## Problem statement
Retype every line of the material below word for word, leaving out the pictures.

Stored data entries
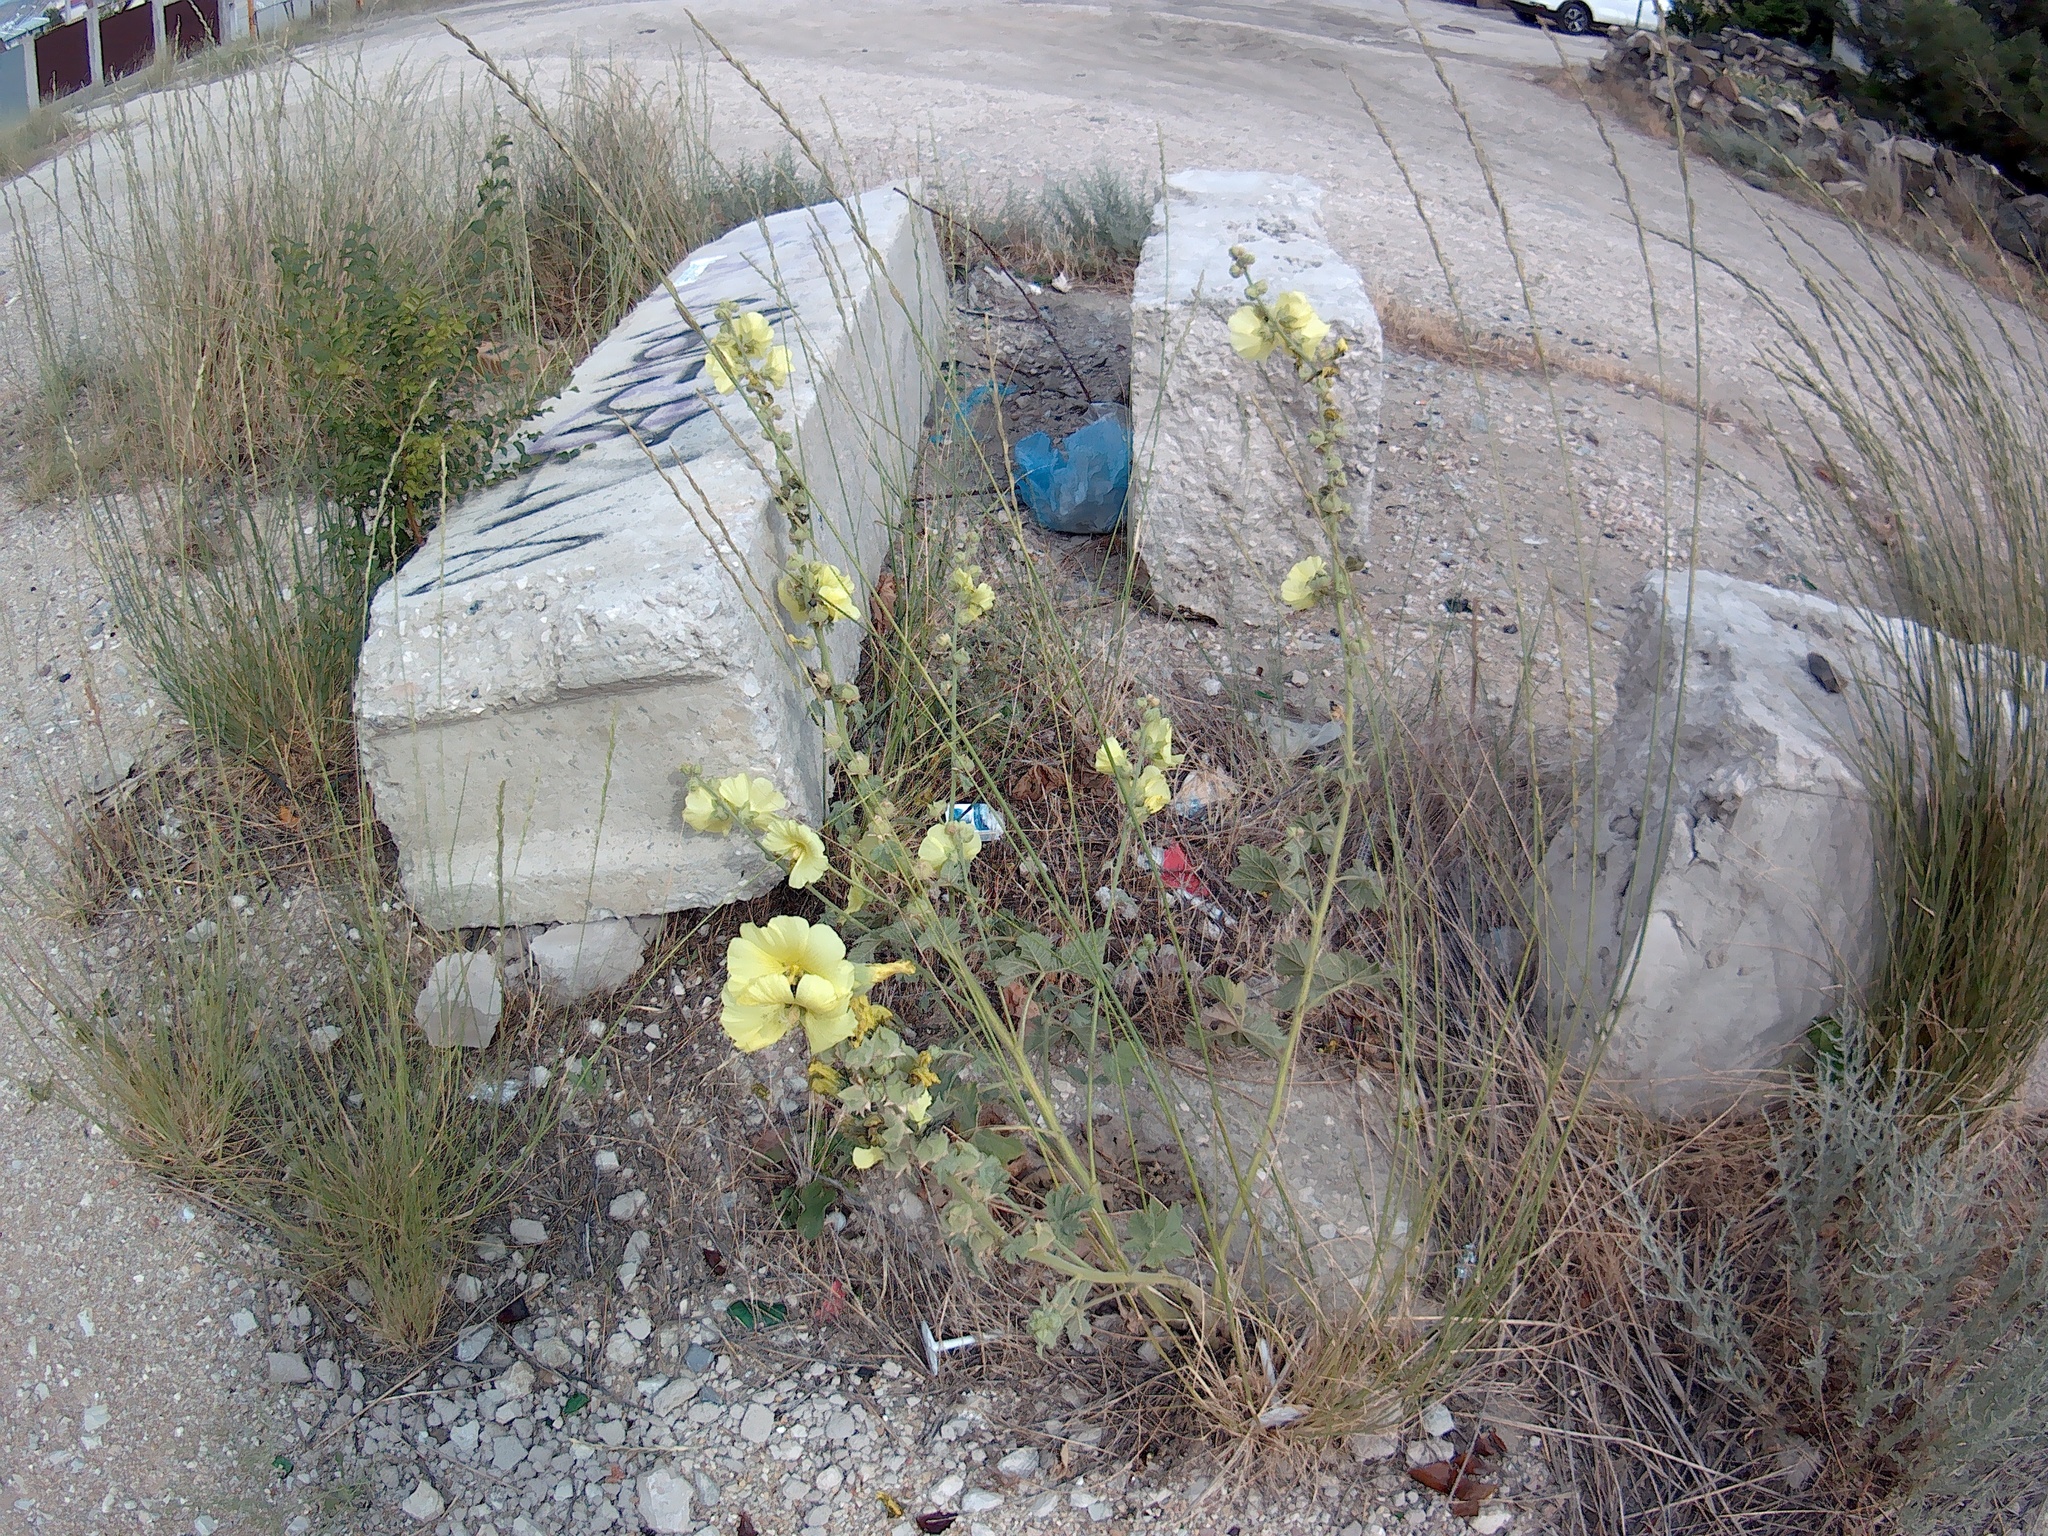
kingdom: Plantae
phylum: Tracheophyta
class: Magnoliopsida
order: Malvales
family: Malvaceae
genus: Alcea
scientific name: Alcea rugosa
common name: Russian hollyhock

## Written response
kingdom: Plantae
phylum: Tracheophyta
class: Magnoliopsida
order: Malvales
family: Malvaceae
genus: Alcea
scientific name: Alcea rugosa
common name: Russian hollyhock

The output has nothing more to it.